• [ACTIVITY] Could you copy the records below exactly, leaving out any pictures they include?

Page images and extracted text:
--- START ---

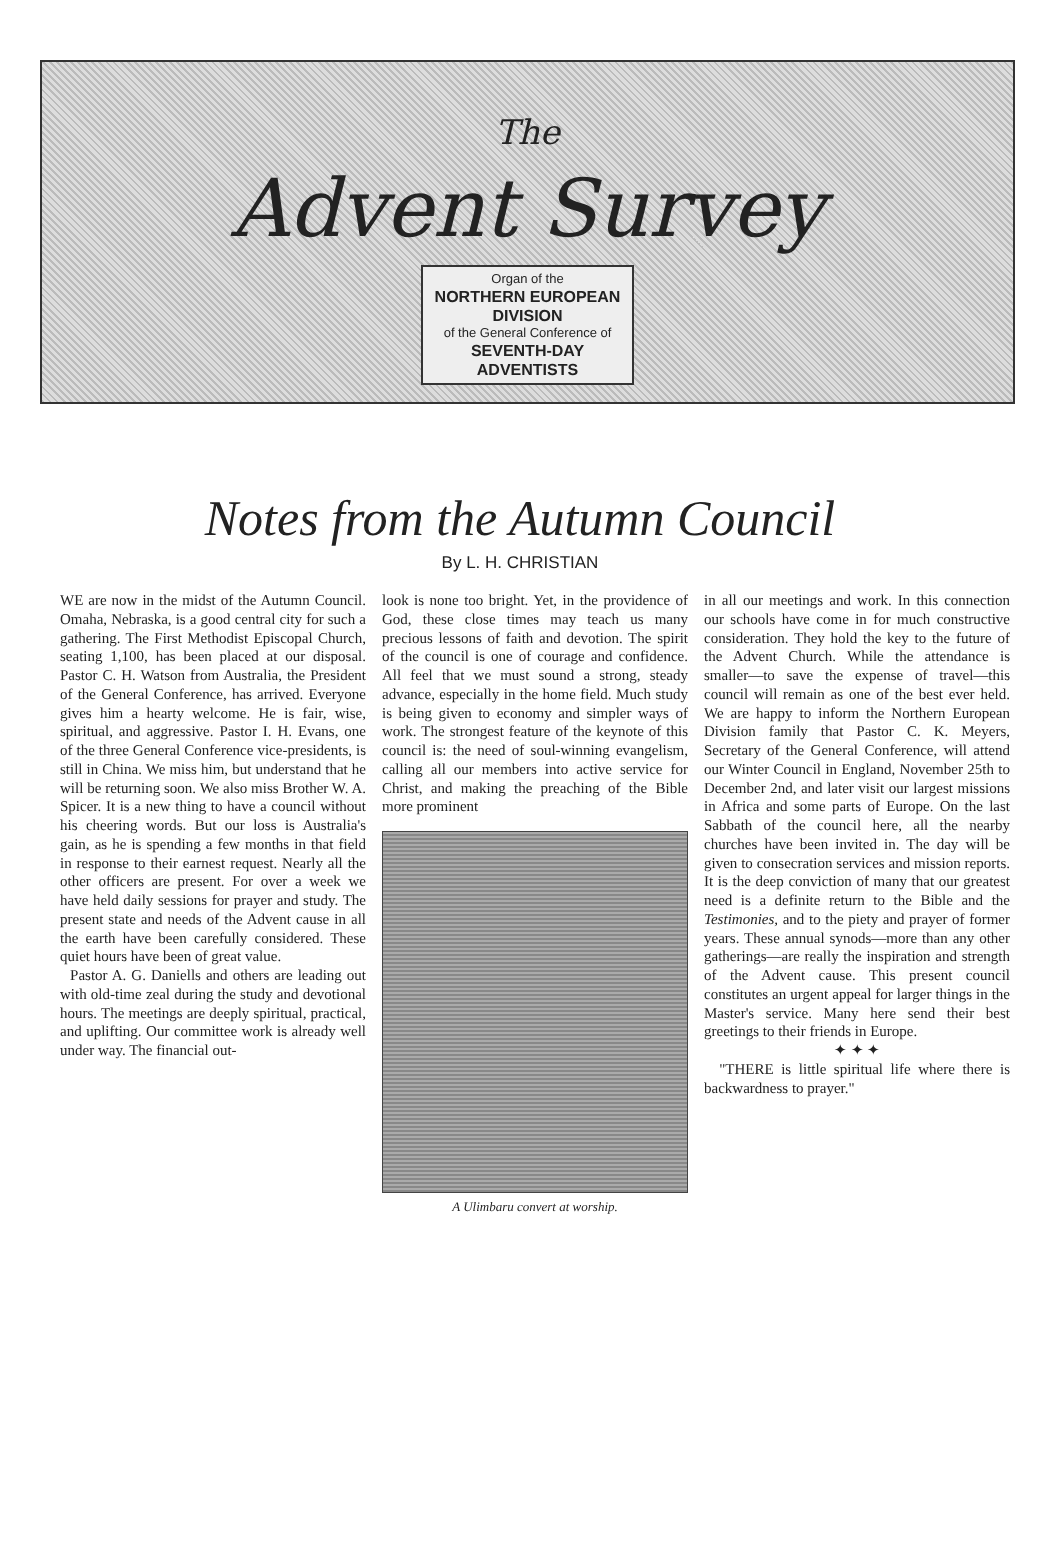The
Advent Survey
Organ of the
NORTHERN EUROPEAN
DIVISION
of the General Conference of
SEVENTH-DAY
ADVENTISTS
Notes from the Autumn Council
By L. H. CHRISTIAN
WE are now in the midst of the Autumn Council. Omaha, Nebraska, is a good central city for such a gathering. The First Methodist Episcopal Church, seating 1,100, has been placed at our disposal. Pastor C. H. Watson from Australia, the President of the General Conference, has arrived. Everyone gives him a hearty welcome. He is fair, wise, spiritual, and aggressive. Pastor I. H. Evans, one of the three General Conference vice-presidents, is still in China. We miss him, but understand that he will be returning soon. We also miss Brother W. A. Spicer. It is a new thing to have a council without his cheering words. But our loss is Australia's gain, as he is spending a few months in that field in response to their earnest request. Nearly all the other officers are present. For over a week we have held daily sessions for prayer and study. The present state and needs of the Advent cause in all the earth have been carefully considered. These quiet hours have been of great value.
Pastor A. G. Daniells and others are leading out with old-time zeal during the study and devotional hours. The meetings are deeply spiritual, practical, and uplifting. Our committee work is already well under way. The financial out-
look is none too bright. Yet, in the providence of God, these close times may teach us many precious lessons of faith and devotion. The spirit of the council is one of courage and confidence. All feel that we must sound a strong, steady advance, especially in the home field. Much study is being given to economy and simpler ways of work. The strongest feature of the keynote of this council is: the need of soul-winning evangelism, calling all our members into active service for Christ, and making the preaching of the Bible more prominent
A Ulimbaru convert at worship.
in all our meetings and work. In this connection our schools have come in for much constructive consideration. They hold the key to the future of the Advent Church. While the attendance is smaller—to save the expense of travel—this council will remain as one of the best ever held. We are happy to inform the Northern European Division family that Pastor C. K. Meyers, Secretary of the General Conference, will attend our Winter Council in England, November 25th to December 2nd, and later visit our largest missions in Africa and some parts of Europe. On the last Sabbath of the council here, all the nearby churches have been invited in. The day will be given to consecration services and mission reports. It is the deep conviction of many that our greatest need is a definite return to the Bible and the Testimonies, and to the piety and prayer of former years. These annual synods—more than any other gatherings—are really the inspiration and strength of the Advent cause. This present council constitutes an urgent appeal for larger things in the Master's service. Many here send their best greetings to their friends in Europe.
✦ ✦ ✦
"THERE is little spiritual life where there is backwardness to prayer."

--- END ---

• [ANSWER TO THIS PROBLEM]
The
Advent Survey
Organ of the
NORTHERN EUROPEAN
DIVISION
of the General Conference of
SEVENTH-DAY
ADVENTISTS
Notes from the Autumn Council
By L. H. CHRISTIAN
WE are now in the midst of the Autumn Council. Omaha, Nebraska, is a good central city for such a gathering. The First Methodist Episcopal Church, seating 1,100, has been placed at our disposal. Pastor C. H. Watson from Australia, the President of the General Conference, has arrived. Everyone gives him a hearty welcome. He is fair, wise, spiritual, and aggressive. Pastor I. H. Evans, one of the three General Conference vice-presidents, is still in China. We miss him, but understand that he will be returning soon. We also miss Brother W. A. Spicer. It is a new thing to have a council without his cheering words. But our loss is Australia's gain, as he is spending a few months in that field in response to their earnest request. Nearly all the other officers are present. For over a week we have held daily sessions for prayer and study. The present state and needs of the Advent cause in all the earth have been carefully considered. These quiet hours have been of great value.
Pastor A. G. Daniells and others are leading out with old-time zeal during the study and devotional hours. The meetings are deeply spiritual, practical, and uplifting. Our committee work is already well under way. The financial out-
look is none too bright. Yet, in the providence of God, these close times may teach us many precious lessons of faith and devotion. The spirit of the council is one of courage and confidence. All feel that we must sound a strong, steady advance, especially in the home field. Much study is being given to economy and simpler ways of work. The strongest feature of the keynote of this council is: the need of soul-winning evangelism, calling all our members into active service for Christ, and making the preaching of the Bible more prominent
A Ulimbaru convert at worship.
in all our meetings and work. In this connection our schools have come in for much constructive consideration. They hold the key to the future of the Advent Church. While the attendance is smaller—to save the expense of travel—this council will remain as one of the best ever held. We are happy to inform the Northern European Division family that Pastor C. K. Meyers, Secretary of the General Conference, will attend our Winter Council in England, November 25th to December 2nd, and later visit our largest missions in Africa and some parts of Europe. On the last Sabbath of the council here, all the nearby churches have been invited in. The day will be given to consecration services and mission reports. It is the deep conviction of many that our greatest need is a definite return to the Bible and the Testimonies, and to the piety and prayer of former years. These annual synods—more than any other gatherings—are really the inspiration and strength of the Advent cause. This present council constitutes an urgent appeal for larger things in the Master's service. Many here send their best greetings to their friends in Europe.
✦ ✦ ✦
"THERE is little spiritual life where there is backwardness to prayer."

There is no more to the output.